Start of Block

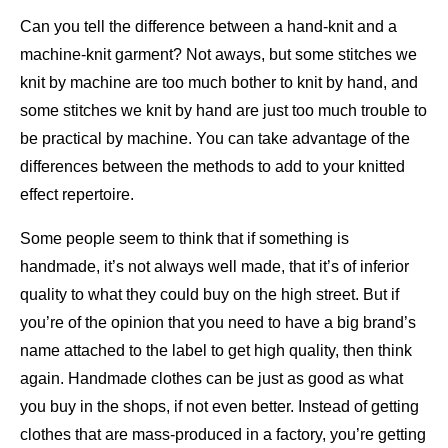
Can you tell the difference between a hand-knit and a
machine-knit garment? Not aways, but some stitches we
knit by machine are too much bother to knit by hand, and
some stitches we knit by hand are just too much trouble to
be practical by machine. You can take advantage of the
differences between the methods to add to your knitted
effect repertoire.
Some people seem to think that if something is
handmade, it’s not always well made, that it’s of inferior
quality to what they could buy on the high street. But if
you’re of the opinion that you need to have a big brand’s
name attached to the label to get high quality, then think
again. Handmade clothes can be just as good as what
you buy in the shops, if not even better. Instead of getting
clothes that are mass-produced in a factory, you’re getting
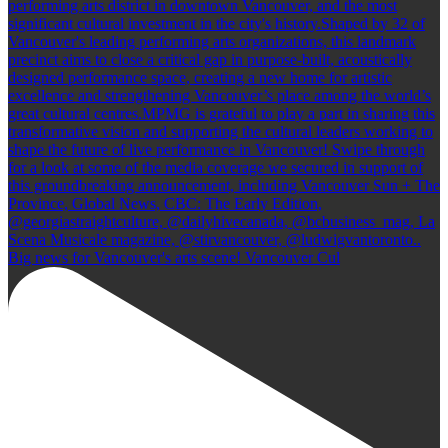
Big news for Vancouver's arts scene! Vancouver Cul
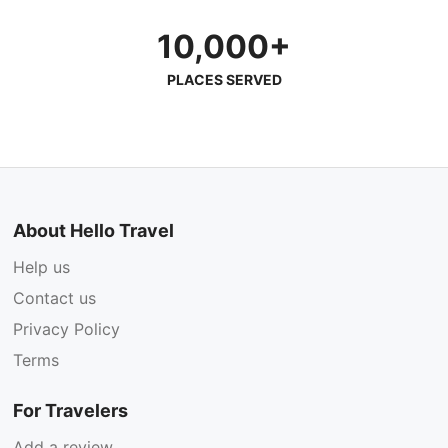
10,000+
PLACES SERVED
About Hello Travel
Help us
Contact us
Privacy Policy
Terms
For Travelers
Add a review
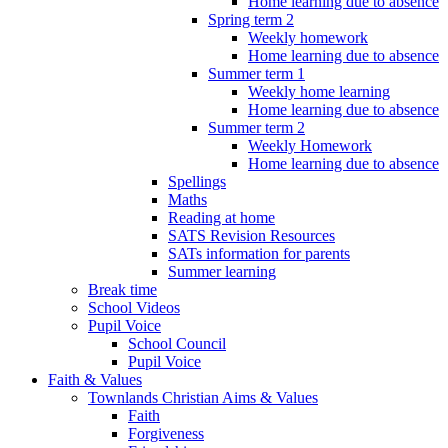
Home learning due to absence
Spring term 2
Weekly homework
Home learning due to absence
Summer term 1
Weekly home learning
Home learning due to absence
Summer term 2
Weekly Homework
Home learning due to absence
Spellings
Maths
Reading at home
SATS Revision Resources
SATs information for parents
Summer learning
Break time
School Videos
Pupil Voice
School Council
Pupil Voice
Faith & Values
Townlands Christian Aims & Values
Faith
Forgiveness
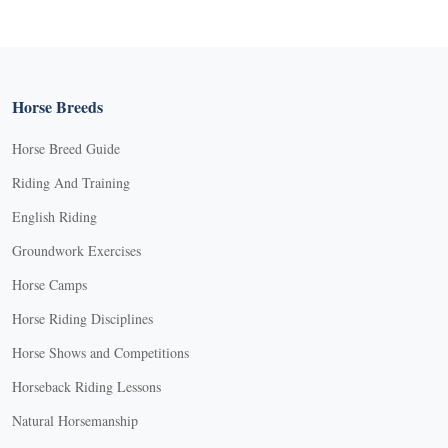
Horse Breeds
Horse Breed Guide
Riding And Training
English Riding
Groundwork Exercises
Horse Camps
Horse Riding Disciplines
Horse Shows and Competitions
Horseback Riding Lessons
Natural Horsemanship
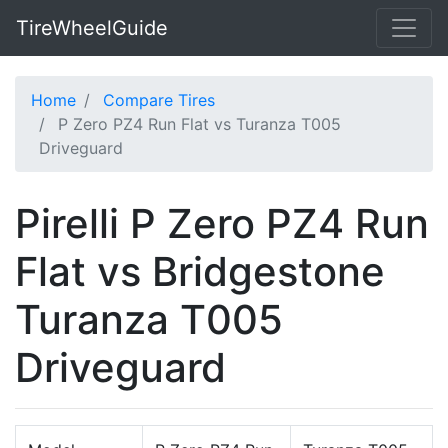
TireWheelGuide
Home
Compare Tires
P Zero PZ4 Run Flat vs Turanza T005
Driveguard
Pirelli P Zero PZ4 Run
Flat vs Bridgestone
Turanza T005
Driveguard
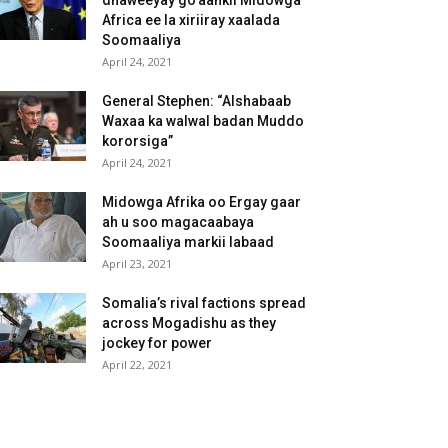
dhaweeyay go’aankii Midowga
Africa ee la xiriiray xaalada
Soomaaliya
April 24, 2021
General Stephen: “Alshabaab
Waxaa ka walwal badan Muddo
kororsiga”
April 24, 2021
Midowga Afrika oo Ergay gaar
ah u soo magacaabaya
Soomaaliya markii labaad
April 23, 2021
Somalia’s rival factions spread
across Mogadishu as they
jockey for power
April 22, 2021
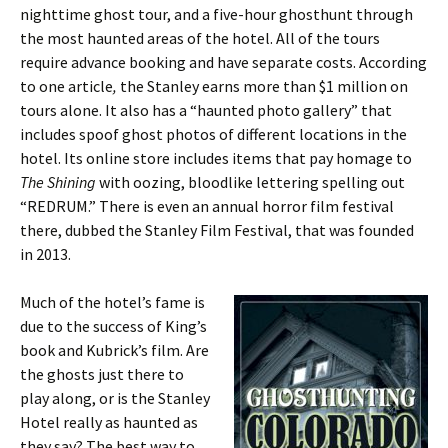
nighttime ghost tour, and a five-hour ghosthunt through
the most haunted areas of the hotel. All of the tours
require advance booking and have separate costs. According
to one article
,
the Stanley earns more than $1 million on
tours alone. It also has a “haunted photo gallery” that
includes spoof ghost photos of different locations in the
hotel. Its online store includes items that pay homage to
The Shining
with oozing, bloodlike lettering spelling out
“REDRUM.” There is even an annual horror film festival
there, dubbed the Stanley Film Festival, that was founded
in 2013.
Much of the hotel’s fame is
due to the success of King’s
book and Kubrick’s film. Are
the ghosts just there to
play along, or is the Stanley
Hotel really as haunted as
they say? The best way to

End of Block

With the pictures removed, the entries above should be transcribed exactly.

Can you tell the difference between a hand-knit and a
machine-knit garment? Not aways, but some stitches we
knit by machine are too much bother to knit by hand, and
some stitches we knit by hand are just too much trouble to
be practical by machine. You can take advantage of the
differences between the methods to add to your knitted
effect repertoire.
Some people seem to think that if something is
handmade, it’s not always well made, that it’s of inferior
quality to what they could buy on the high street. But if
you’re of the opinion that you need to have a big brand’s
name attached to the label to get high quality, then think
again. Handmade clothes can be just as good as what
you buy in the shops, if not even better. Instead of getting
clothes that are mass-produced in a factory, you’re getting
Big news for Vancouver's arts scene! Vancouver Cul
10,000+
PLACES SERVED
About Hello Travel
Help us
Contact us
Privacy Policy
Terms
For Travelers
Add a review
Home learning due to absence
Spring term 2
Weekly homework
Home learning due to absence
Summer term 1
Weekly home learning
Home learning due to absence
Summer term 2
Weekly Homework
Home learning due to absence
Spellings
Maths
Reading at home
SATS Revision Resources
SATs information for parents
Summer learning
Break time
School Videos
Pupil Voice
School Council
Pupil Voice
Faith & Values
Townlands Christian Aims & Values
Faith
Forgiveness
Horse Breeds
Horse Breed Guide
Riding And Training
English Riding
Groundwork Exercises
Horse Camps
Horse Riding Disciplines
Horse Shows and Competitions
Horseback Riding Lessons
Natural Horsemanship
TireWheelGuide
Home
Compare Tires
P Zero PZ4 Run Flat vs Turanza T005
Driveguard
Pirelli P Zero PZ4 Run
Flat vs Bridgestone
Turanza T005
Driveguard
dhaweeyay go’aankii Midowga
Africa ee la xiriiray xaalada
Soomaaliya
April 24, 2021
General Stephen: “Alshabaab
Waxaa ka walwal badan Muddo
kororsiga”
April 24, 2021
Midowga Afrika oo Ergay gaar
ah u soo magacaabaya
Soomaaliya markii labaad
April 23, 2021
Somalia’s rival factions spread
across Mogadishu as they
jockey for power
April 22, 2021
nighttime ghost tour, and a five-hour ghosthunt through
the most haunted areas of the hotel. All of the tours
require advance booking and have separate costs. According
to one article
,
the Stanley earns more than $1 million on
tours alone. It also has a “haunted photo gallery” that
includes spoof ghost photos of different locations in the
hotel. Its online store includes items that pay homage to
The Shining
with oozing, bloodlike lettering spelling out
“REDRUM.” There is even an annual horror film festival
there, dubbed the Stanley Film Festival, that was founded
in 2013.
Much of the hotel’s fame is
due to the success of King’s
book and Kubrick’s film. Are
the ghosts just there to
play along, or is the Stanley
Hotel really as haunted as
they say? The best way to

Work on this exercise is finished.